If you need oriented angles, you might need something likedef angBtw(v1, v2) u1 = v1.normalize u2 = v2.normalize a = u1.angle_between u2 if ( u1.cross u2 ).dot( Z_AXIS ) > 0 return a else return -a end end
Note 1: normalization is used only because there seems to be some trouble with angle_between for small values...
Note 2: I took Z_AXIS as my scene reference vector for now, but the good way to do would be to take the up vector of your object. -
@zitoun said:
I have no clue what these are yet, but I guess I somehow can retrieve my rotation matrix from such component...
Note that a transformation has the .to_a method as well which gives you exactly the information you're looking for. The array it returns is 16 floats for the four by four matrix which defines the transformation from the components defining coordinate system to the current coordinate system. Since you mentioned quaternions I'll assume you're familiar with with the essentials of matrices and linear transformations. First, we can interpret the scaling and rotation of a component as the action of a matrix on the basis vectors of the component definition. Say for example you define your component relative to the standard basis of x=[1,0,0], y=[0,1,0], z=[0,0,1]. Rather than keeping these vectors separately, you can just encode them as the 3x3 identity matrix, and then define all the entities in the component relative to this matrix. From here, any sort of rotation/scaling can be interpreted as a change of basis. The trouble of course is that any linear transformation preserves the zero vector, so you can't model a translation in this way. This means to fully describe the relative coordinates you require a an equation of the form Ax + b where A is an invertible 3x3 change of basis matrix and b is the translation vector with x being the "defining" vector of some entity internal to the component.
This is where the clever bit comes in. You can model an affine transformation of the form Ax + b as a single matrix transformation by embedding it into a space with one higher dimension. This is why the transformation.to_a method returns a 16 entry array, it's a 4x4 matrix with the first four entries being the first column, the second four entries being the second column and so on. It's easy enough to extract the original 3x3 matrix and the translation vector as well, the "upper-left" 3x3 block matrix is exactly the change of basis matrix A, and the final column vector is of the form [b, 1] where b is the translation vector. From here extracting the rotation matrix is a simple matter of matrix algebra since any change of basis matrix A can be decomposed as A = QS where Q is a rotation matrix and S is a diagonal matrix representing the scaling of each axis.

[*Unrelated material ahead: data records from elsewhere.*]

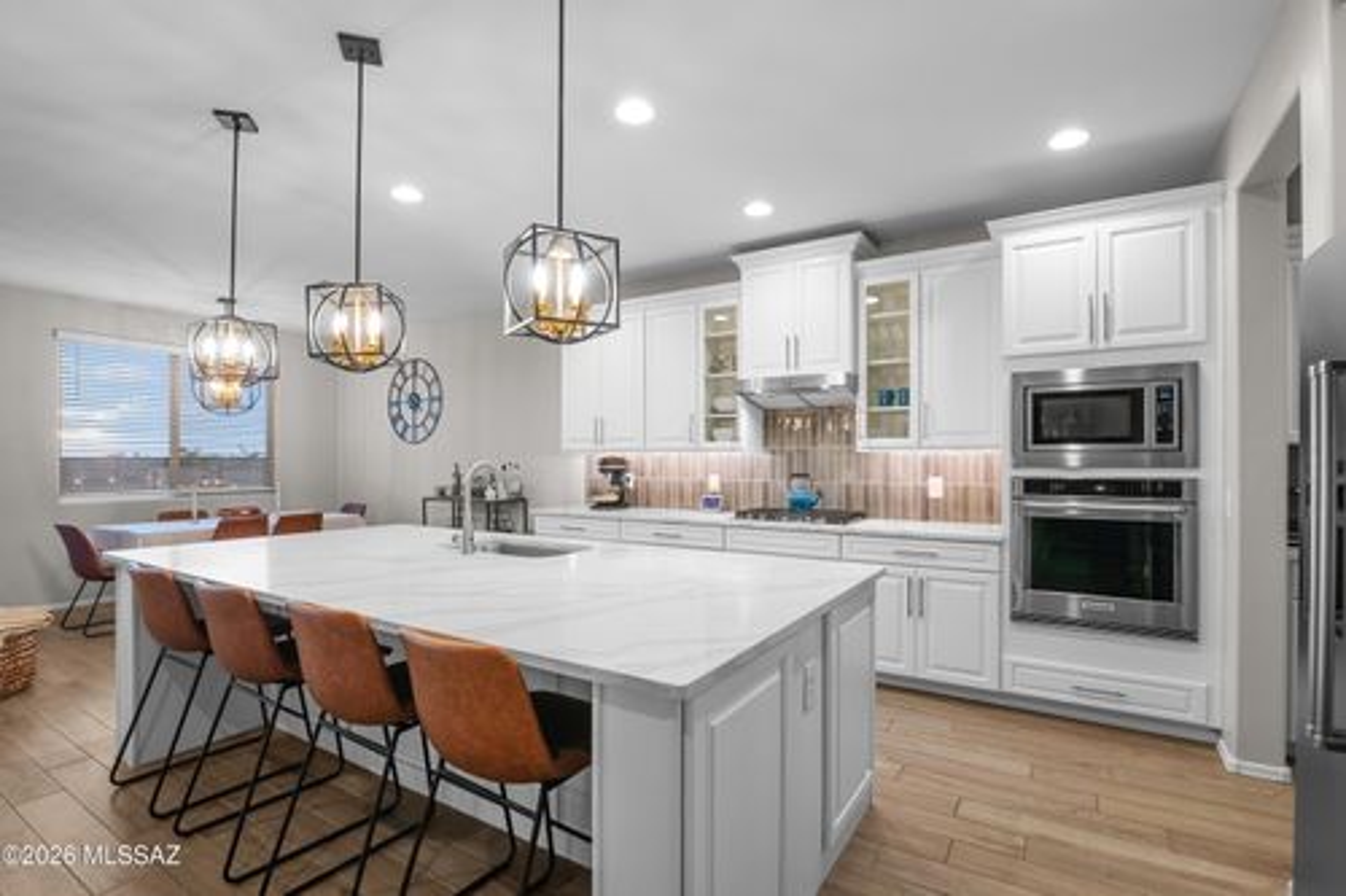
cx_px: 673
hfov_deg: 93.3
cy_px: 448
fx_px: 635
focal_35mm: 17
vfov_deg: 70.4
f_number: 14
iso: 1250
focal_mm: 17
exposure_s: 1/4
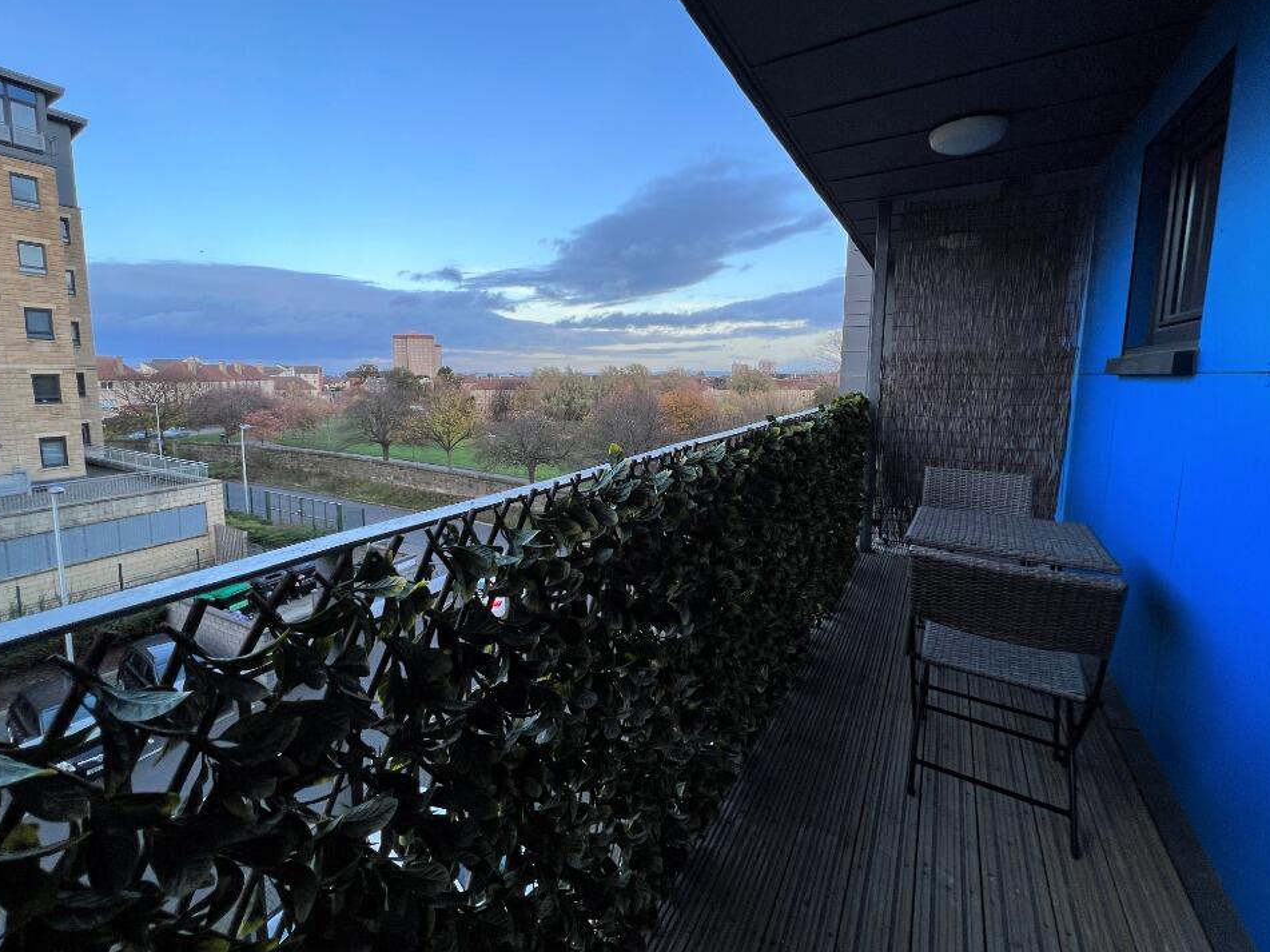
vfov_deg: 85.5
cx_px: 604
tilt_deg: -6.9
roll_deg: -1.1
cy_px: 441
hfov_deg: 102.0
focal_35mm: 14
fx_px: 514
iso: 32
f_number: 1.8
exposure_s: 1/160
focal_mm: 1.57
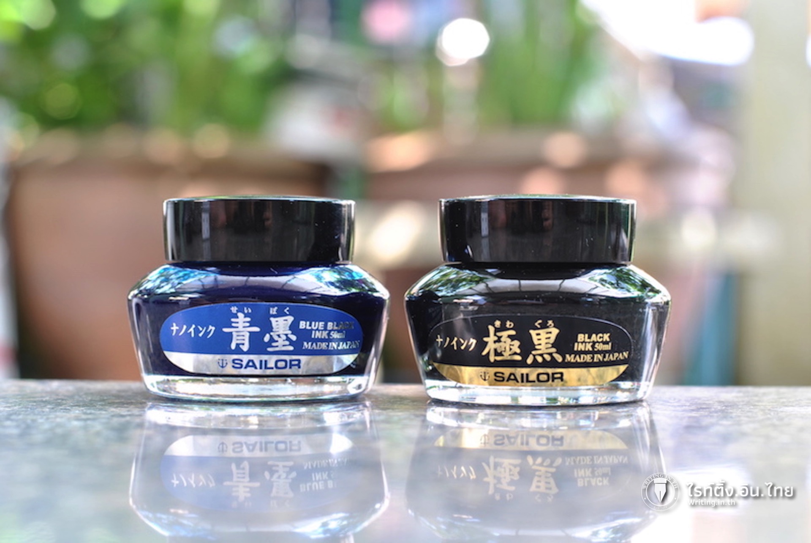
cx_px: 406
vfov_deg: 18.2
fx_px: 1691
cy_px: 272
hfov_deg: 27.0
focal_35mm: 75
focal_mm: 50
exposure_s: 1/5
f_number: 5
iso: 100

It's worth getting to know the 4x4 representation if you haven't before since it's also the way the OpenGL standard models the objects. The ability to model vector addition as matrix multiplication is only one of the reason they do it, the other being that when you're rendering perspective views rather than simply orthographic views the value of the bottom right entry plays an important role in correcting the scale of the transformation after applying the perspective matrix.